The embodiments of the present disclosure will be further described in detail below with reference to the accompanying drawings.

FIG. 1 is a schematic structural diagram of a satellite communication system according to an embodiment of the present disclosure.

In some embodiments, as shown in FIG. 1, the satellite communication system with a star network structure in FIG. 1 mainly includes three parts: a master station 1, a satellite 2, and end stations 3. The end stations 3 are terminal devices that need to perform satellite communication. The master station 1 is a control station for performing information processing and scheduling in satellite communication. The master station 1 functions as a control center and is an interface between the satellite system and a ground public network. A ground user can access the satellite system through a ground station to form a link. The satellite 2 functions as a relay station in air to amplify an electromagnetic wave sent by the ground station and transmit the amplified electromagnetic wave to another ground station. To facilitate amplification and transmission and reduce modulation interference, at least one transponder is generally arranged on the satellite, and an operating band is allocated for each transponder. The end stations 3 include various user terminal devices, such as mobile phones, notebook computers, etc.

- - - -

--- Challenge A ---
Retype the part of the satellite communication passage starting at "The embodiments of" and ending at "the present disclosure.".
The satellite communication passage and the entries that follow it were drawn from separate sources.

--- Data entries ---
- - - -

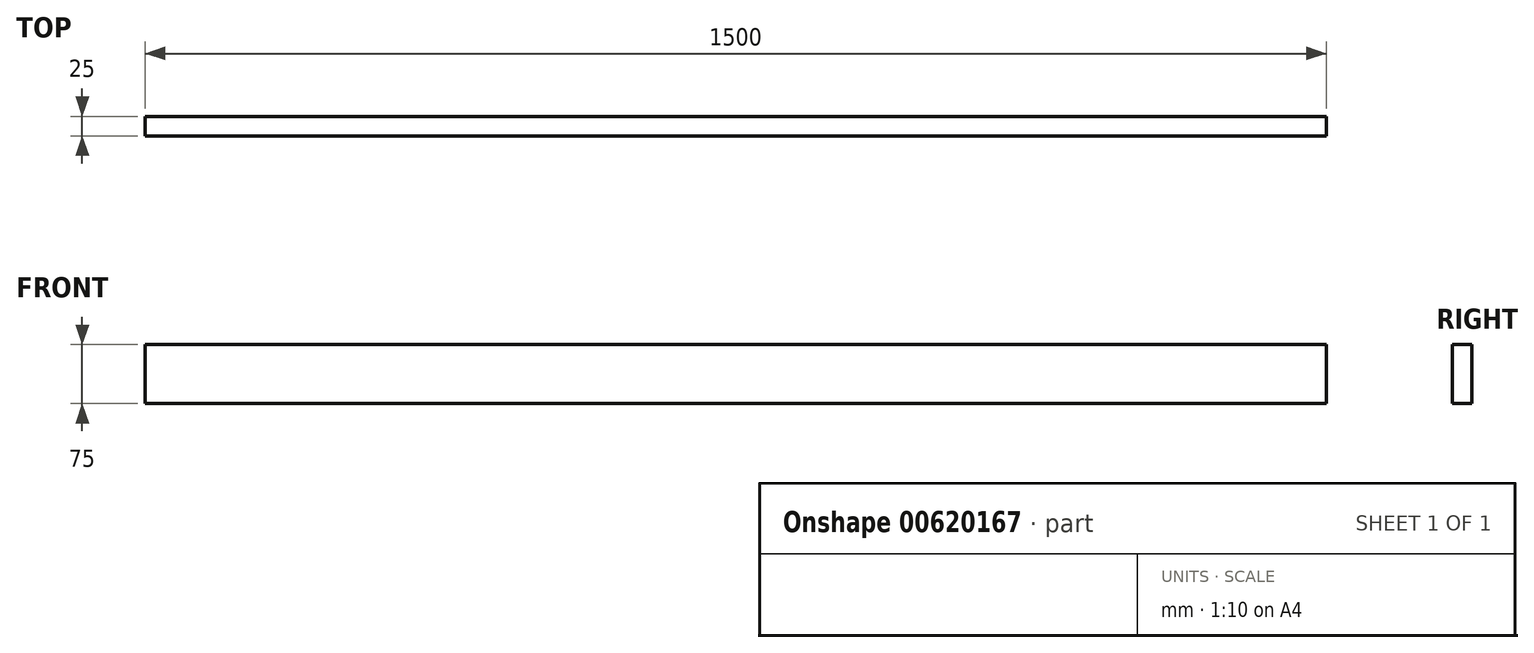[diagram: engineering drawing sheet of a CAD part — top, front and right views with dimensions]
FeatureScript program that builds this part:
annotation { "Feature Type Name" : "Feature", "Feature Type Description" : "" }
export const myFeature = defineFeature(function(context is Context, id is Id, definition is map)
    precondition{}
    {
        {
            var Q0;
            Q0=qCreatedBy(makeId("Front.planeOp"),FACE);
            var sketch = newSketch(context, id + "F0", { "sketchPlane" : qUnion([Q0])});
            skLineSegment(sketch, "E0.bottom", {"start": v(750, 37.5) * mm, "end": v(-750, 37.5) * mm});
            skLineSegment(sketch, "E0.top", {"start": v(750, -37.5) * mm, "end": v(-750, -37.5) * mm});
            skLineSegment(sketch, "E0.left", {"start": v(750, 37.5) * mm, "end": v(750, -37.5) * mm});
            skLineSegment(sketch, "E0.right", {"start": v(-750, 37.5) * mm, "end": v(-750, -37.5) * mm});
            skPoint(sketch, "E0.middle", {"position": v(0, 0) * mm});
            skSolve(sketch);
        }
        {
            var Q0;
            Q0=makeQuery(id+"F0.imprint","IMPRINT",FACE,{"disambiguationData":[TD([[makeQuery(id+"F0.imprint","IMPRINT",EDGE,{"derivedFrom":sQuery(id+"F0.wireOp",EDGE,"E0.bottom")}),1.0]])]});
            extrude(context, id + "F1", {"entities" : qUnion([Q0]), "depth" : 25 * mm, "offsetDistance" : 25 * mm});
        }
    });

- - - -

--- Challenge B ---
Rewrite every line of the entries with "Q0" renamed to "faceQuery" and nothing else altered, leaving out the pictures.

--- Solution A ---
The embodiments of the present disclosure will be further described in detail below with reference to the accompanying drawings.

FIG. 1 is a schematic structural diagram of a satellite communication system according to an embodiment of the present disclosure.

--- Solution B ---
[diagram: engineering drawing sheet of a CAD part — top, front and right views with dimensions]
FeatureScript program that builds this part:
annotation { "Feature Type Name" : "Feature", "Feature Type Description" : "" }
export const myFeature = defineFeature(function(context is Context, id is Id, definition is map)
    precondition{}
    {
        {
            var faceQuery;
            faceQuery=qCreatedBy(makeId("Front.planeOp"),FACE);
            var sketch = newSketch(context, id + "F0", { "sketchPlane" : qUnion([faceQuery])});
            skLineSegment(sketch, "E0.bottom", {"start": v(750, 37.5) * mm, "end": v(-750, 37.5) * mm});
            skLineSegment(sketch, "E0.top", {"start": v(750, -37.5) * mm, "end": v(-750, -37.5) * mm});
            skLineSegment(sketch, "E0.left", {"start": v(750, 37.5) * mm, "end": v(750, -37.5) * mm});
            skLineSegment(sketch, "E0.right", {"start": v(-750, 37.5) * mm, "end": v(-750, -37.5) * mm});
            skPoint(sketch, "E0.middle", {"position": v(0, 0) * mm});
            skSolve(sketch);
        }
        {
            var faceQuery;
            faceQuery=makeQuery(id+"F0.imprint","IMPRINT",FACE,{"disambiguationData":[TD([[makeQuery(id+"F0.imprint","IMPRINT",EDGE,{"derivedFrom":sQuery(id+"F0.wireOp",EDGE,"E0.bottom")}),1.0]])]});
            extrude(context, id + "F1", {"entities" : qUnion([faceQuery]), "depth" : 25 * mm, "offsetDistance" : 25 * mm});
        }
    });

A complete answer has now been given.